# Data for the task:
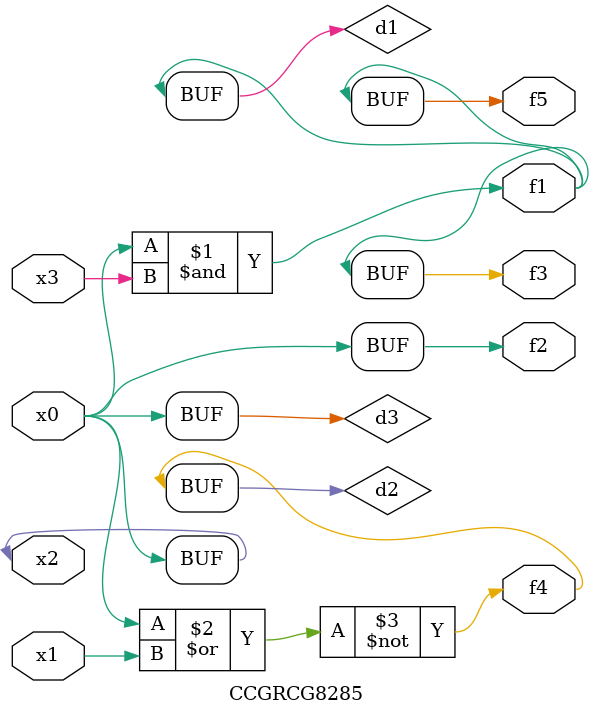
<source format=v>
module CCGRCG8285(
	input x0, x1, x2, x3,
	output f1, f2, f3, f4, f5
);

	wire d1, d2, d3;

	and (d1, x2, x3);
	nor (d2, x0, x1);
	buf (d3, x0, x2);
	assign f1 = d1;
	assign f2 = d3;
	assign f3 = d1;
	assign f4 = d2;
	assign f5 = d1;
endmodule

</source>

--

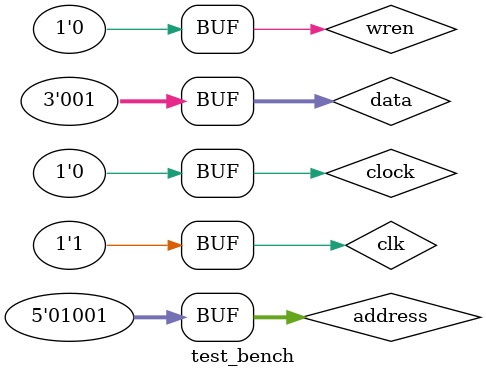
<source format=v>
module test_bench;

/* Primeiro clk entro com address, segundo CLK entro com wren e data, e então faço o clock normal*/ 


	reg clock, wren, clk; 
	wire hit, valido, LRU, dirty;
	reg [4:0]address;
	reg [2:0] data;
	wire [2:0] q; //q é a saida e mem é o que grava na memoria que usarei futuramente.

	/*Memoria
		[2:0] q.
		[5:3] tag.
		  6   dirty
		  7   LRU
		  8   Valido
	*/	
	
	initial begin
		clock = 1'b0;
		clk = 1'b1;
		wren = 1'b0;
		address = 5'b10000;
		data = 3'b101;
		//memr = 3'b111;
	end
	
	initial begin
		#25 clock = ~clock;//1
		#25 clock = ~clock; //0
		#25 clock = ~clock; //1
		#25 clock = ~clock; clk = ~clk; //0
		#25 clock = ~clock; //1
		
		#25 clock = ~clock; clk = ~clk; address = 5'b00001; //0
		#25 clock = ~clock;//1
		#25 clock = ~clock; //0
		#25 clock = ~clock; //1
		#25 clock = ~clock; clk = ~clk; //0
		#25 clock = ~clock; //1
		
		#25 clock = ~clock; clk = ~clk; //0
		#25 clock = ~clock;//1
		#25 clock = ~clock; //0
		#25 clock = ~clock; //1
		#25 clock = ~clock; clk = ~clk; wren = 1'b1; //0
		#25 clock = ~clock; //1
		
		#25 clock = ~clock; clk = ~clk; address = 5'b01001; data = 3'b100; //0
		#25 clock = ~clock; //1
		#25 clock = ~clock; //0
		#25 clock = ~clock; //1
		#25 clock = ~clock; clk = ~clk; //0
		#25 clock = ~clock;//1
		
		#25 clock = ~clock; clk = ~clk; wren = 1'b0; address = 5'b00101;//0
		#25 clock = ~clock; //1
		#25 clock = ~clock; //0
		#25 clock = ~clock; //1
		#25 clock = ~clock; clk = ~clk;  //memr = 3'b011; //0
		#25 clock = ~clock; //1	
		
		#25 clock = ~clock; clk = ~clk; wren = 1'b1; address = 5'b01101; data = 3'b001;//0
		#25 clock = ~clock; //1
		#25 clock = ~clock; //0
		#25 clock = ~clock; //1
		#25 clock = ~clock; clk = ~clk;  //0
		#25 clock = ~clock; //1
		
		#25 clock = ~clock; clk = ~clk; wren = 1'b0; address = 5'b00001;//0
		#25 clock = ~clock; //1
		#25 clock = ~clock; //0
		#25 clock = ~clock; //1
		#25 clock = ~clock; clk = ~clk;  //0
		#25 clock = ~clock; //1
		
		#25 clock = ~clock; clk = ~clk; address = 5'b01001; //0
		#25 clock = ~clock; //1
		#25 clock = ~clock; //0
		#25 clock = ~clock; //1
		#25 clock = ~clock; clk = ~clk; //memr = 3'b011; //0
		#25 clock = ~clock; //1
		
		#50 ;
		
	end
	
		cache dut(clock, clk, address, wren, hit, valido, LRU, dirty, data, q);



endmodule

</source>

--

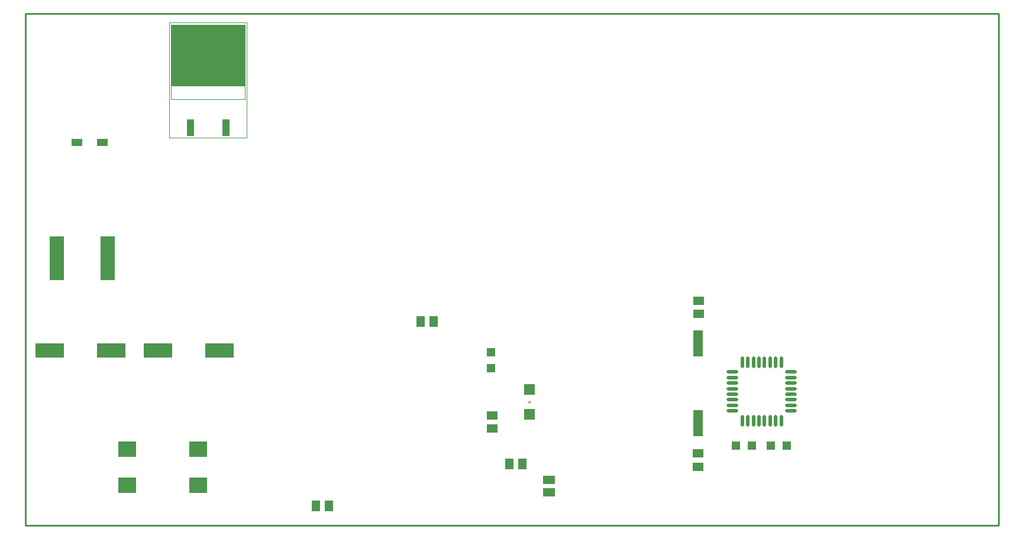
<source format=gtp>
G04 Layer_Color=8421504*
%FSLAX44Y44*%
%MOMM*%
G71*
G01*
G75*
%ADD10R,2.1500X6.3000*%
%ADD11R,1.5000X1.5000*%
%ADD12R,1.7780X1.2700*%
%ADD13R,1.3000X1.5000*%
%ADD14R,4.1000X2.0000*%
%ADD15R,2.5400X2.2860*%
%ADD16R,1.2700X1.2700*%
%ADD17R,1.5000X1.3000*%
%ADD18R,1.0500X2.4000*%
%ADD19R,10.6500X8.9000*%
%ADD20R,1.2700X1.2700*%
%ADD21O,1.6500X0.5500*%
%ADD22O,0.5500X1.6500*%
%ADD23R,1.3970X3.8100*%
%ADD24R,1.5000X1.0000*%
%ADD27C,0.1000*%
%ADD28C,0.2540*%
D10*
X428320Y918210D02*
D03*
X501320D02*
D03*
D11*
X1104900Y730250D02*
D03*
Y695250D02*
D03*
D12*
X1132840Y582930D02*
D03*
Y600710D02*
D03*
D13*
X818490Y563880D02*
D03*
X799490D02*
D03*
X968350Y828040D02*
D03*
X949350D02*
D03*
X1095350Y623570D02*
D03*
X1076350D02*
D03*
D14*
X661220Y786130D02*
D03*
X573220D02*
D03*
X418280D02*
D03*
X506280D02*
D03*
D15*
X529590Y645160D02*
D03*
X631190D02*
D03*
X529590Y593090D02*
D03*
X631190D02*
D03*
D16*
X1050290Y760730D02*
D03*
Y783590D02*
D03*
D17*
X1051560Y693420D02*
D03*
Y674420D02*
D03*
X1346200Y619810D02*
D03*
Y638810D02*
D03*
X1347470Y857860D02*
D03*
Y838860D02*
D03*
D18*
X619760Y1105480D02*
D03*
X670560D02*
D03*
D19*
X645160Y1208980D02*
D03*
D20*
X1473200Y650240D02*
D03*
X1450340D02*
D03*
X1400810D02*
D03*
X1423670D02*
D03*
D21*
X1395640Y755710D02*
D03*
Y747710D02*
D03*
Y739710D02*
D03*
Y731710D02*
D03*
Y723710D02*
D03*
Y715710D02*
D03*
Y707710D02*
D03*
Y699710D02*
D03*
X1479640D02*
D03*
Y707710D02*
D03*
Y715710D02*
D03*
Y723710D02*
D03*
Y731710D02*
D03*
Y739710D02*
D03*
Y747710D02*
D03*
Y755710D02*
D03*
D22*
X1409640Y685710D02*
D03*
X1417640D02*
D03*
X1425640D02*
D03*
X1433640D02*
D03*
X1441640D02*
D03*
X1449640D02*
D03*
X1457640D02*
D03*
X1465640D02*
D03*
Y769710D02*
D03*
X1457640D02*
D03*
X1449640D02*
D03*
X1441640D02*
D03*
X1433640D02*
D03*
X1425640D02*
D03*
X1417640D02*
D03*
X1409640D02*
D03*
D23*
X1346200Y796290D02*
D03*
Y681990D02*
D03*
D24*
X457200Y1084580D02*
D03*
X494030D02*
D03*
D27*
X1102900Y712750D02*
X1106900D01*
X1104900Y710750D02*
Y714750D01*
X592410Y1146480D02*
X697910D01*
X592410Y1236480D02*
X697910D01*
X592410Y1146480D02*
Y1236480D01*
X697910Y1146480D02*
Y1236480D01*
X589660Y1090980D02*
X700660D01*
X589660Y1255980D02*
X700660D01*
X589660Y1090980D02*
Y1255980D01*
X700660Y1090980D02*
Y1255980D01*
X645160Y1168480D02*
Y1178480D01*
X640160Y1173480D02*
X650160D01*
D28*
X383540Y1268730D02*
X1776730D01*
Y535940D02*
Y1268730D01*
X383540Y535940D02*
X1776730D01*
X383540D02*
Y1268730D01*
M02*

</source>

# Job:
State how many lines in the records above contain the word "memr". Write the number alone.

# Exercise output:
3